Sydney B-Line

TraNZport blog has been writing a series of articles on what other cities around the world have been doing that may be of interest to New Zealand cities (Belfast, Canberra& Ottawa).

A colleague of mine was recently waxxing lyrical to me about a new project he’s been following closely – so I’ve written this article about it in a similar vein.

In 2019 Sydney introduced a new bus service called the “B-Line”. This is a service connecting Central Sydney to Mona Vale 25km to the north.


The service comprises:

  • Very high “turn-up and go” frequencies: every 2 minutes peak, every 5 minutes off-peak
  • Huge span: It runs 7 days a week, 20 hours a day  (begins 4:30am, ends 12:30am)
  • Flash new vehicles – double-deckers kitted out with real-time information screens and announcements – a cut above the other buses in the Sydney network.
  • Stops consolidated and upgraded into “Stations”. There are only 10 stations over its 25km length (a typical bus service might have around 60-70 over this sort of length).
  • New sections of bus lanes and other bus priority.
  • Six new park and ride facilities.
  • Walking and cycling improvements around stations (including several elevated over bridges)
b-line station
Their stations are vaguely reminiscent of Christchurch’s new “super-stops”

The bus priority, limited stations and almost zero wait-times mean travel times are faster than driving for many people.
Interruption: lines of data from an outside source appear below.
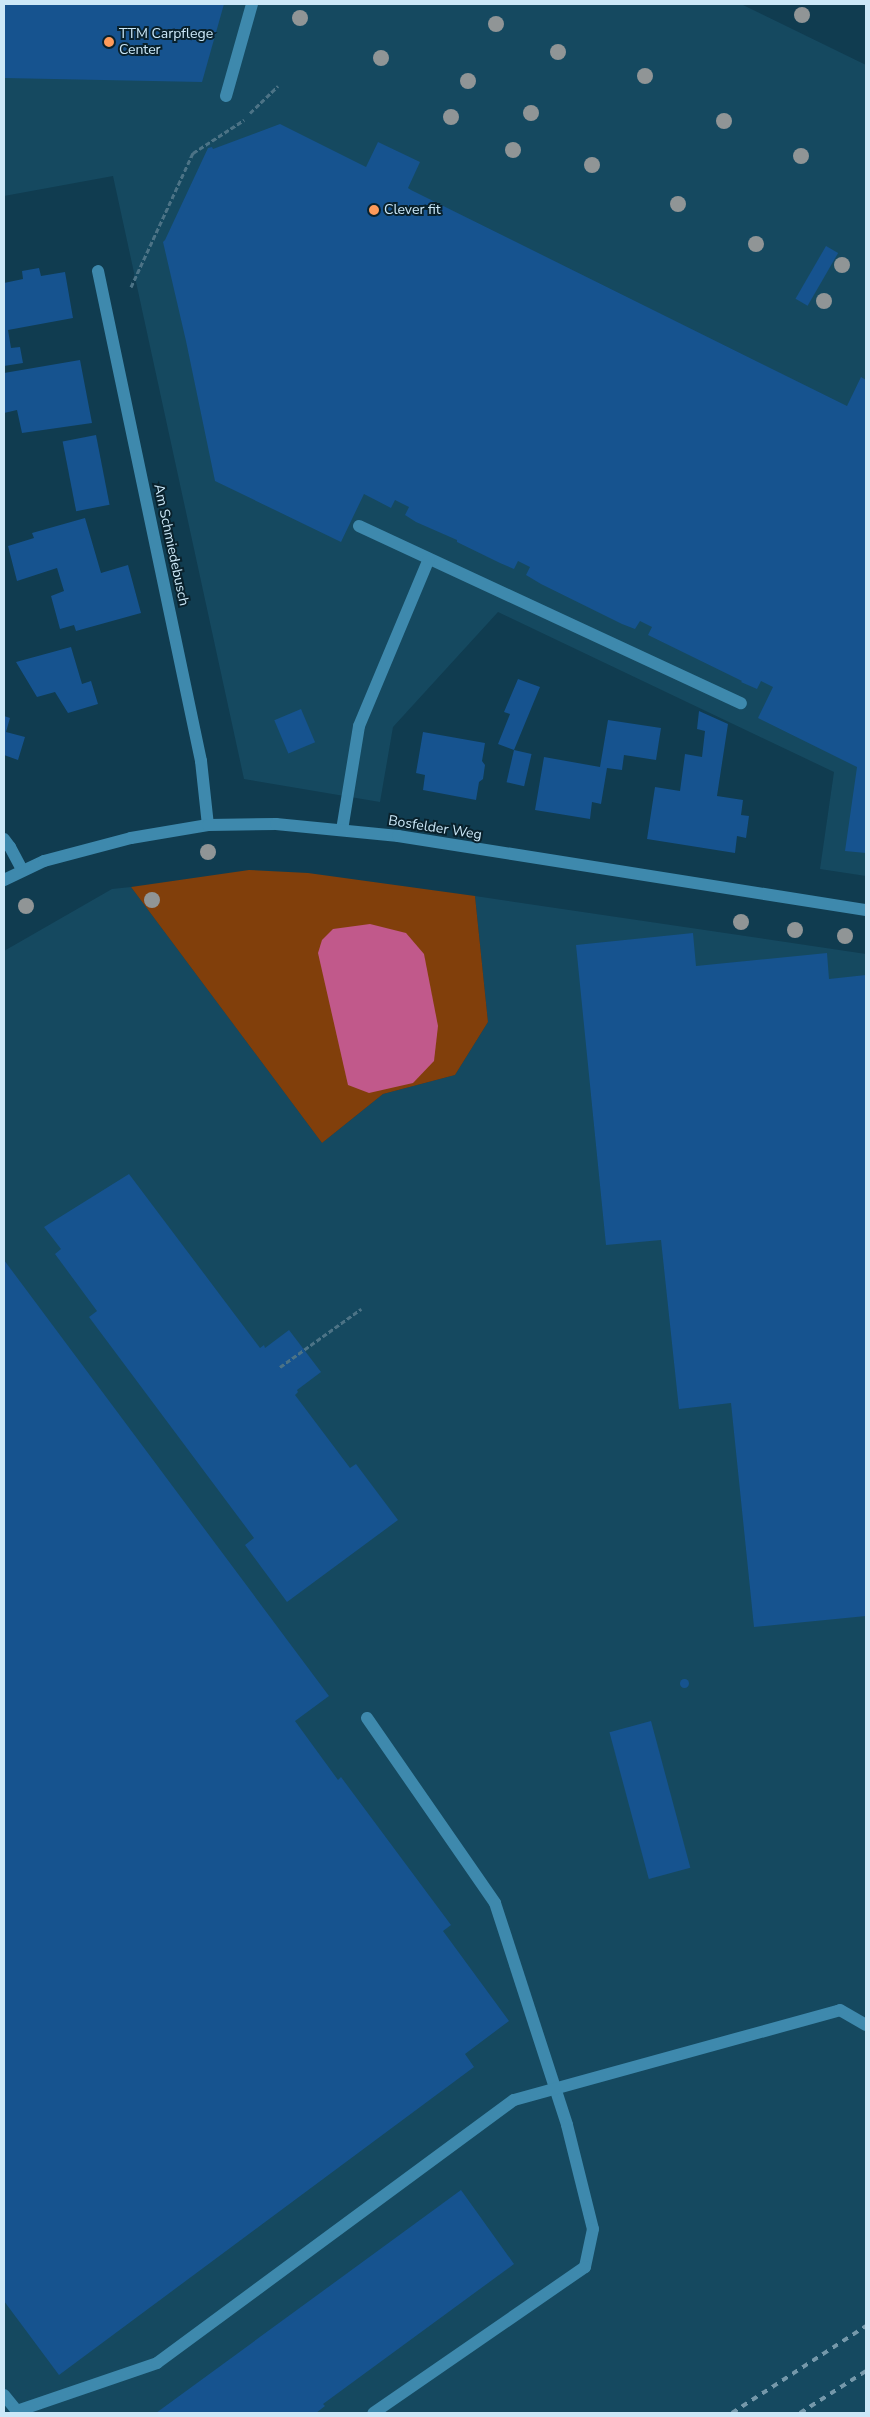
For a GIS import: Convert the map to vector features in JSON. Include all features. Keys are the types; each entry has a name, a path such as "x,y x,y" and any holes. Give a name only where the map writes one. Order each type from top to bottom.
{"street":[{"path":"226,96 252,4"},
{"name":"Am Schmiedebusch","path":"98,271 201,761 208,825"},
{"path":"359,526 741,703"},
{"path":"342,830 359,726 429,558"},
{"name":"Bosfelder Weg","path":"4,880 44,861 131,838 208,825 276,824 398,836 866,910"},
{"path":"4,839 22,870"},
{"path":"366,1718 495,1903 553,2088 567,2125 593,2229 585,2267 373,2413"},
{"path":"4,2394 17,2412 156,2363 514,2100 840,2010 866,2025"}],"path":[{"path":"106,306 125,301 193,153 241,122 278,86"},
{"path":"280,1367 361,1309"}],"shaded area":[{"path":"4,4 741,4 866,65 866,876 820,869 834,772 498,612 393,727 380,802 244,779 113,176 4,196"},
{"path":"249,870 308,873 475,896 488,1022 455,1075 383,1094 322,1143 131,887"},
{"path":"131,887 322,1143 383,1094 455,1075 488,1022 475,896 866,954 866,2413 4,2413 4,951 112,889"},
{"path":"370,924 406,933 424,954 438,1026 434,1061 413,1083 369,1093 348,1085 318,953 322,940 333,929"}],"building":[{"name":"TTM Carpflege Center","path":"5,4 224,4 202,82 4,78"},
{"path":"280,124 366,167 378,142 420,162 408,188 411,190 847,406 861,377 866,380 866,853 845,851 857,767 758,718 773,687 761,681 757,689 741,682 648,635 652,627 640,621 635,629 541,584 526,575 530,567 518,561 514,569 416,522 405,515 409,507 395,500 391,508 364,494 341,542 215,481 163,242 208,148 212,147 213,149"},
{"path":"826,246 838,253 808,306 796,299"},
{"path":"39,268 41,276 65,272 73,318 8,330 11,348 20,347 23,363 4,366 4,283 23,279 22,271"},
{"path":"80,360 92,423 22,433 17,410 4,413 4,373"},
{"path":"96,435 110,505 76,511 63,441"},
{"path":"85,518 101,573 128,565 141,613 76,631 74,625 60,629 51,596 64,591 57,568 17,581 8,546 34,538 32,533"},
{"path":"71,647 82,684 91,681 98,704 68,713 55,692 37,697 16,662"},
{"path":"518,679 540,687 514,750 498,744 510,714 504,712"},
{"path":"301,709 315,742 288,753 274,720"},
{"path":"699,711 728,724 717,796 743,800 741,815 749,816 746,838 737,836 735,853 647,839 655,787 680,791 685,754 702,757 705,731 697,729"},
{"path":"4,716 10,718 6,732 25,737 18,760 4,755"},
{"path":"608,720 661,728 656,760 624,755 622,770 607,768 601,804 592,802 590,819 535,810 544,757 600,767"},
{"path":"423,732 485,743 482,761 485,765 483,779 479,782 476,800 423,790 425,775 416,773"},
{"path":"514,750 532,754 524,786 507,782"},
{"path":"693,933 696,966 827,953 829,979 866,975 866,1616 754,1627 731,1403 679,1409 661,1240 606,1245 576,945"},
{"path":"129,1174 260,1348 264,1345 265,1348 289,1330 321,1372 297,1390 298,1392 295,1395 350,1468 356,1464 398,1520 287,1602 245,1545 254,1538 89,1317 97,1311 55,1254 61,1249 44,1227"},
{"path":"4,1260 329,1696 295,1721 338,1780 341,1777 451,1925 443,1931 509,2021 465,2054 474,2067 59,2375 4,2301"},
{"path":"684,1678 689,1683 684,1688 679,1683"},
{"path":"651,1721 690,1868 649,1879 609,1732"},
{"path":"461,2190 514,2264 323,2404 325,2406 316,2413 156,2413"}],"railway":[{"path":"732,2413 866,2326"},
{"path":"800,2413 866,2371"}],"place":[{"name":"TTM Carpflege Center","path":"109,42"},
{"name":"Clever fit","path":"374,210"}]}
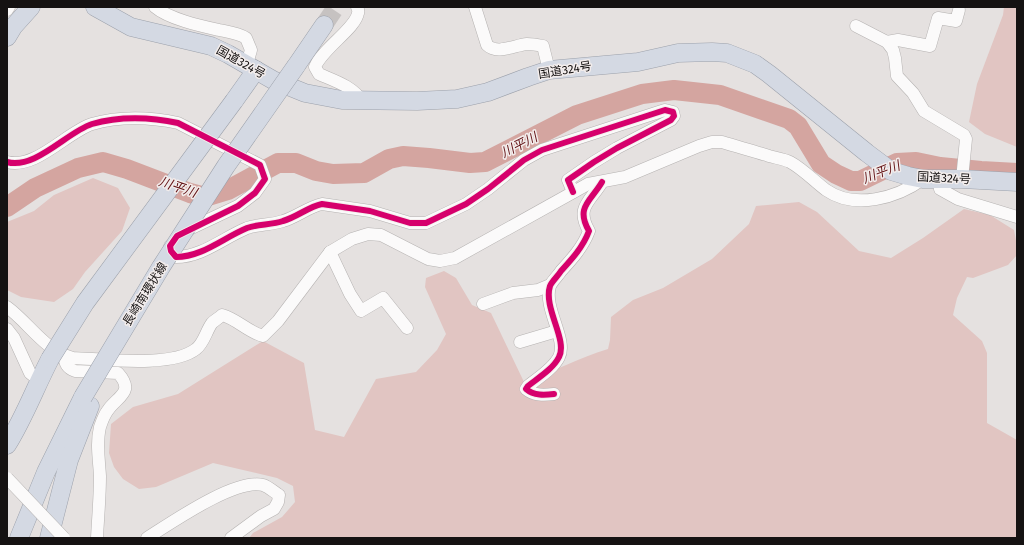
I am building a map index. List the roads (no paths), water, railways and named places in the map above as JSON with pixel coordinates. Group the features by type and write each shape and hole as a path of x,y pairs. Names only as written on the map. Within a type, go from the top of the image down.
{"highway":[{"name":"国道324号","path":"95,7 131,27 211,46 273,80 305,93 342,100 457,100 488,92 549,70 638,62 678,53 726,53 755,64 769,74 891,171 908,176 931,179 1017,182"},
{"path":"7,37 28,8"},
{"name":"長崎南環状線","path":"88,399 161,267 226,166 324,25"},
{"path":"7,445 23,418 39,380 57,357 85,303 234,101 251,67"},
{"path":"14,538 42,472 73,415 88,399"},
{"path":"49,538 69,460 88,399"},
{"path":"19,538 46,472 73,415"}],"street":[{"path":"155,7 162,13 204,26 240,34 246,38 251,50 251,67"},
{"path":"357,7 358,13 353,23 330,46 317,62 315,67 319,74 356,91 362,101"},
{"path":"475,7 486,45 489,48 498,50 528,44 543,46 549,70"},
{"path":"887,42 898,40 930,46 938,18 956,21 959,10"},
{"path":"856,26 887,42 893,50 897,76 913,93 924,111 964,135 966,139 962,179"},
{"path":"7,162 12,163 26,161 56,146 74,133 92,124 111,120 135,118 165,120 178,123 260,165 265,179 255,193 238,206 177,236 173,240 170,246 171,251 176,257 187,257 248,228 283,221 315,205 322,204 370,211 410,223 426,223 466,204 488,190 524,160 542,150 665,110 673,112 674,116 671,120 617,148 568,180 573,192"},
{"path":"57,357 135,361 172,358 196,349 201,344 212,324 222,315 229,317 263,336 278,321 330,252 352,239 368,234 381,235 428,259 440,261 455,258 588,184 625,177 712,142 722,142 790,162 827,191 848,200 873,199 896,194 931,179 940,189 958,200 1017,217"},
{"path":"483,304 512,293 538,290 550,285 584,242 589,231 584,222 583,215 585,207 602,182"},
{"path":"330,252 350,294 361,311 383,298 407,328"},
{"path":"550,285 549,301 561,347 559,358 526,389 533,393 546,395 554,394"},
{"path":"7,307 43,340 69,369 75,371 118,373 124,379 126,386 124,394 107,411 102,421 97,438 100,477 97,538"},
{"path":"7,328 14,338 30,373 39,380"},
{"path":"520,342 557,331"},
{"path":"7,478 64,538"},
{"path":"147,538 209,500 246,485 263,485 279,495 278,502 274,508 231,538"}],"waterway":[{"name":"川平川","path":"7,207 35,188 78,168 103,162 205,197 228,190 278,163 296,163 316,171 333,174 364,173 389,159 403,156 470,163 485,162 577,115 642,94 674,90 720,95 789,119 798,126 821,164 836,174 851,181 860,181 897,163 916,162 940,167 1017,173"}],"tunnel":[{"path":"324,25 336,7"}]}
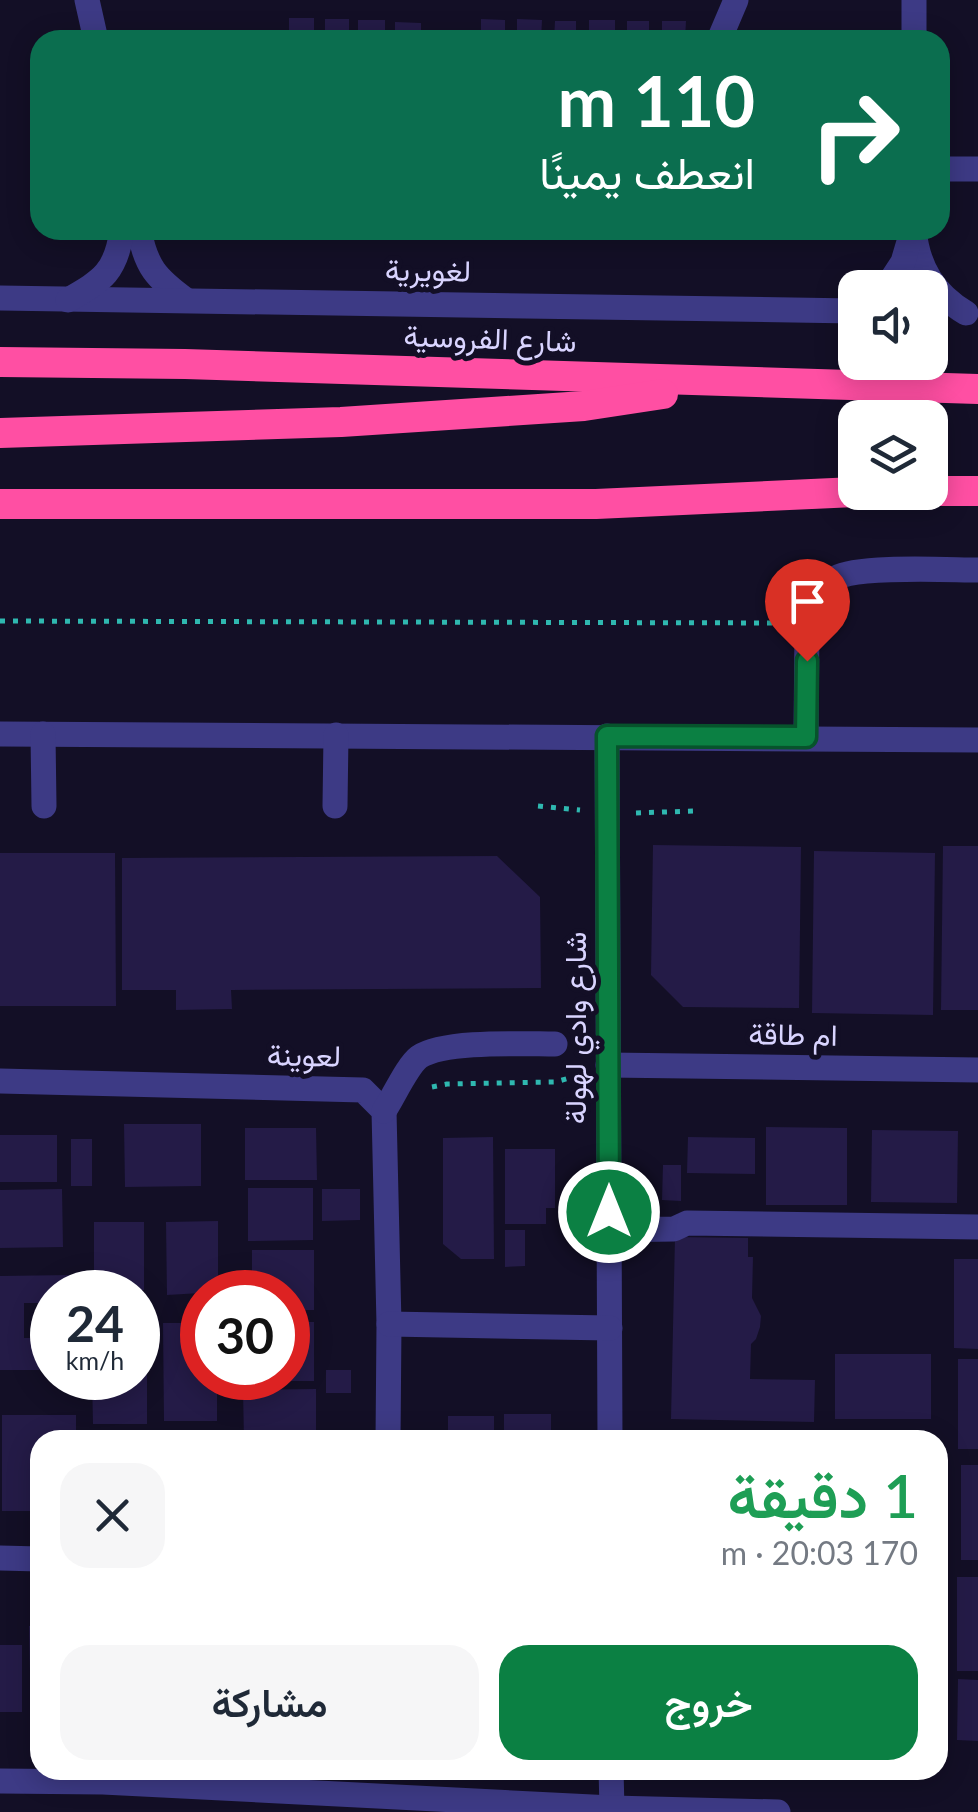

A quick Google Maps query returns a morning peak in-vehicle journey time from Mona Vale to the city of 66 minutes by bus and anywhere between 45-105 minutes by car.

sydney bline bus2

In its first year it carried 5.9 million passengers, which interestingly is almost exactly what the Auckland northern busway carried last year.

The new service cost around AU$600 million in capital costs. Ffrom what I can tell over half of the cost seems to be made up of the 6 park and ride facilities, some of which required land purchase and some of which are multi-storey buildings.

The initial intention of the project was that it would be full-blown Bus Rapid Transit. However, for various reasons, as it evolved it was scaled back into “BRT-lite”. The buses run in bus-lanes for much of their trip but not all of it. My colleague thinks the success of the project has been largely down to doing a lot of small things really really well. The branding has been strong, the vehicles are very nice to ride in, although it is not fully segregated the bus priority it has works properly so it is faster and more reliable than driving, the whole ambience of the service has been created to make it feel more like catching a train than a bus. In his words there are a whole lot of things designed to make passengers feel “more important” than motorists when they use the B-line.

I think this sort of project could work well in a situation where full-blown Mass Rapid Transit (e.g. Bus Rapid Transit) is too hard to implement – too costly, too difficult politically, too much disruption etc. This “BRT-lite” achieves a lot of the benefits at lower cost and is much easier and faster to implement. It could also be a stepping-stone on the way towards something else.